It turns out that we really are all made of stars. And for $10,000 we can send our memories back to where it all began.
Did you know that the carbon, nitrogen, and oxygen atoms in our bodies originate from supernova events that occurred in space billions of years ago? Even the iron in our blood can be traced back to cosmic explosions that took place long before our sun even existed.
Knowing that the universe lies within us could go some way to explain our fascination with the stars and the recent advent of space tourism. And while spaceflight may be accessible to the likes of Richard Branson and Jeff Bezos, it remains a distant dream for the 99.99% of us. However, there now exists a slightly more affordable option. And although it won’t buy you a seat on the next Blue Origin flight, it will allow you to send something a little smaller into orbit.
For $10,000, Upmosphere will send 20 grams of your precious memories into space. Simply place a small memento of your choice inside a dedicated wooden box, and they will launch it into the sky on a satellite. From wedding rings, to photos, to the collar of your dearly departed dog, what you put inside the box is entirely up to you. Once your item has been launched, you’ll then gain access to an app that allows you to track the journey of your ‘memory’ as it circles the planet at 33,000 km/hr.
It’s rather special, if a little unusual. The idea is that when you look up to the sky above you will feel a sense of comfort knowing that your special item is up there on a magical journey, hurtling through space. However, all good things must come to an end, even space memories. Because eventually, the satellite will drop back down into the earth’s atmosphere a few years later. When this occurs, your memory will experience the ultimate finale, as it burns up like a shooting star (however, it’s unlikely that you’d be able to witness those final fiery moments when they occur).
In drawing a link between our memories and the story of our origin, the service is presented as something deeply spiritual and meaningful. The most popular item to send is the cremated ashes of a loved one, and indeed, for those who can afford the price tag, it would certainly make for an elaborate send off.
However, there is a looming question of ethics and sustainability to consider. Especially when you consider the fact that cremation is already a less eco-friendly option, releasing an average of 400kg of CO2 per person. Cremation followed by a trip on an exploding satellite is a double whammy of emissions.
Upmosphere points to certain aspects of the service that are sustainable, such as the fact that the wooden boxes are made of reclaimed wood, and the very fact that the satellites only orbit for a limited time.
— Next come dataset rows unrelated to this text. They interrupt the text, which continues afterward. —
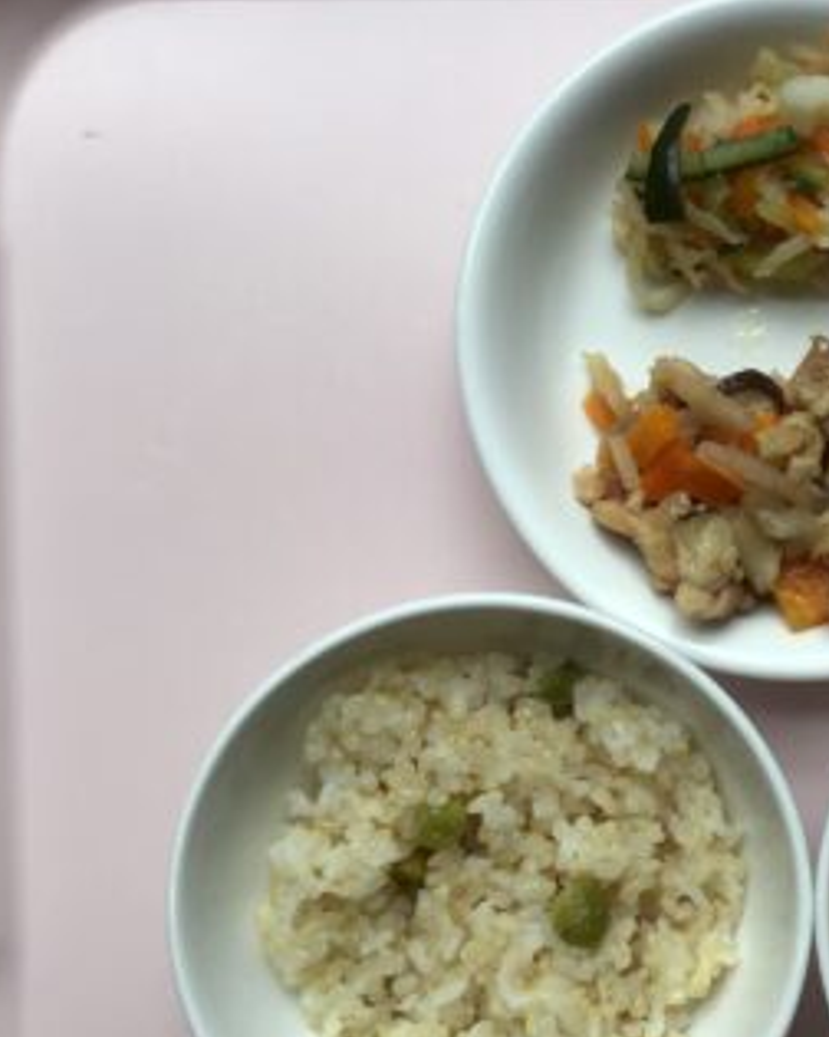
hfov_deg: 29.9
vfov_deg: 38.8
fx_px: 1472
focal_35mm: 48
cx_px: 776
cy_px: 558
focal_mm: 3.3
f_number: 2.4
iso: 25
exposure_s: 1/186
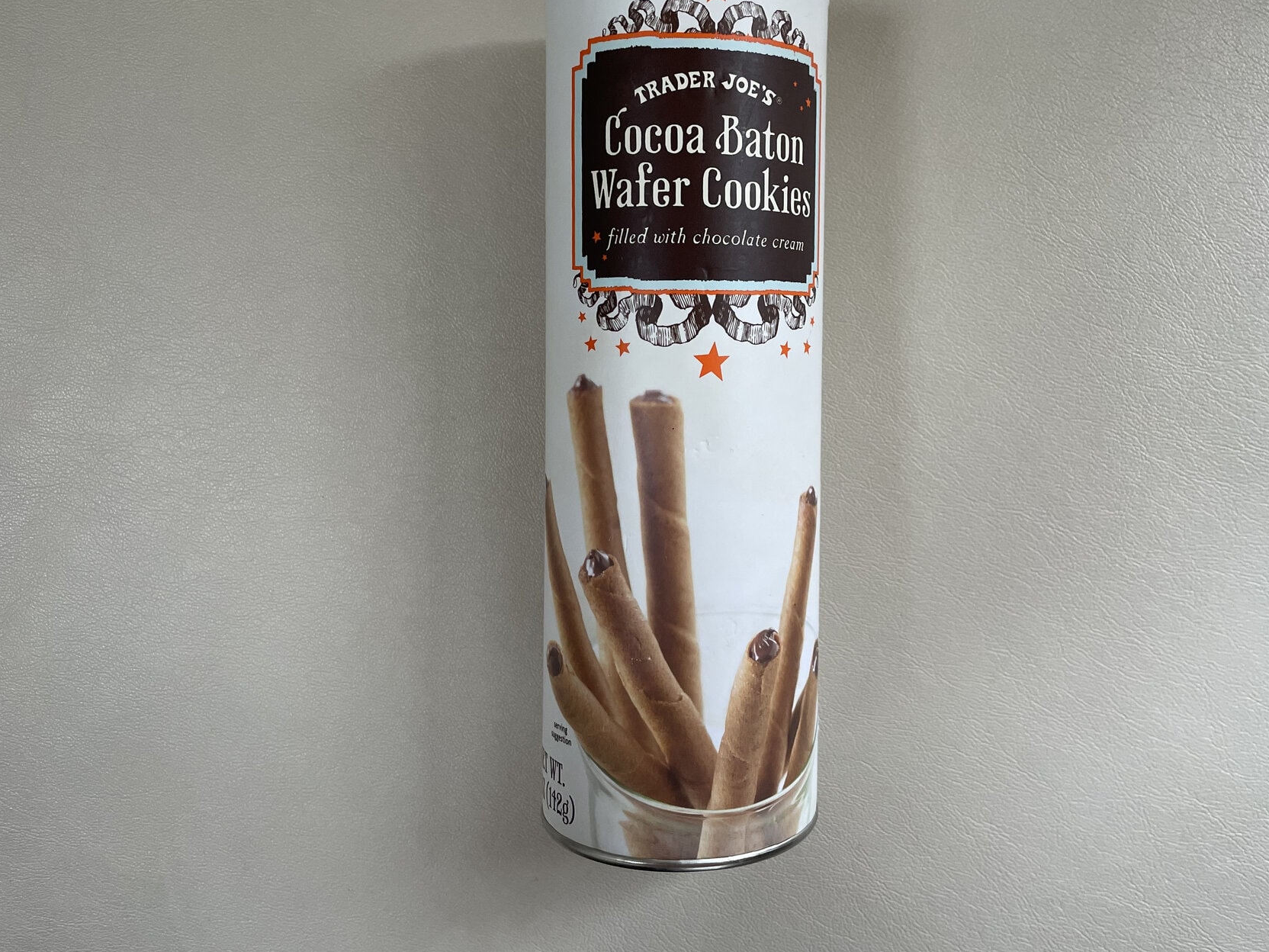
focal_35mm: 30
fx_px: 1100
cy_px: 407
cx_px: 716
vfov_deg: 46.7
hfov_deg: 59.8
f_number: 1.6
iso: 125
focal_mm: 4.2
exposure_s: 1/100
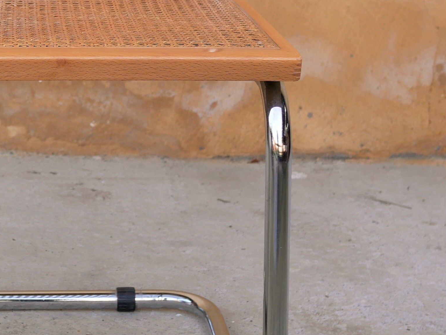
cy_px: 64
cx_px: 37
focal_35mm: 120
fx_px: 1546
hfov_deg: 16.2
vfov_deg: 12.3
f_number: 3.2
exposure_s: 1/320
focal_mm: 20
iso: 200
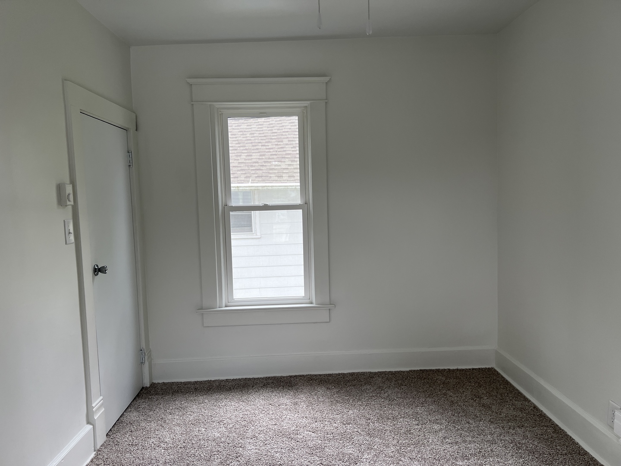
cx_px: 310
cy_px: 233
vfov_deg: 53.1
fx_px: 466
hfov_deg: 67.3
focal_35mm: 26
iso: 50
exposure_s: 1/121
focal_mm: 5.7
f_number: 1.5
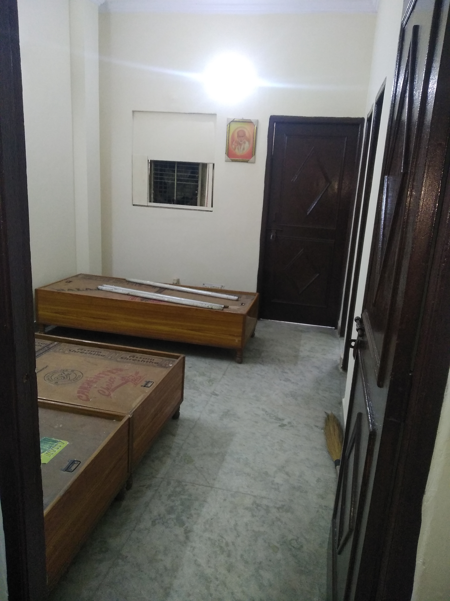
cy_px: 300
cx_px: 225
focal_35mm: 26
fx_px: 451
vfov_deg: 67.3
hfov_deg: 53.1
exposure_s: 1/33
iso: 640
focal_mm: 3.82
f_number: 2.2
But many people would argue that putting any satellites into space without just cause is an unsustainable practice that increases space debris, which is simply bad for the environment. Light pollution from satellites also pose a threat to astronomy, and the World Economic Forum recently highlighted the dangers of satellite re-entries depositing hazardous levels of alumina into the upper atmosphere.
The concept of sending our memories into space is certainly intriguing, and you can understand why those with the money to spend may be drawn to it. However, in a world where we’re trying to limit waste and consumption, and preserve resources, we can’t help but ask: is sending things into space on speeding satellites really what we need to be doing more of right now?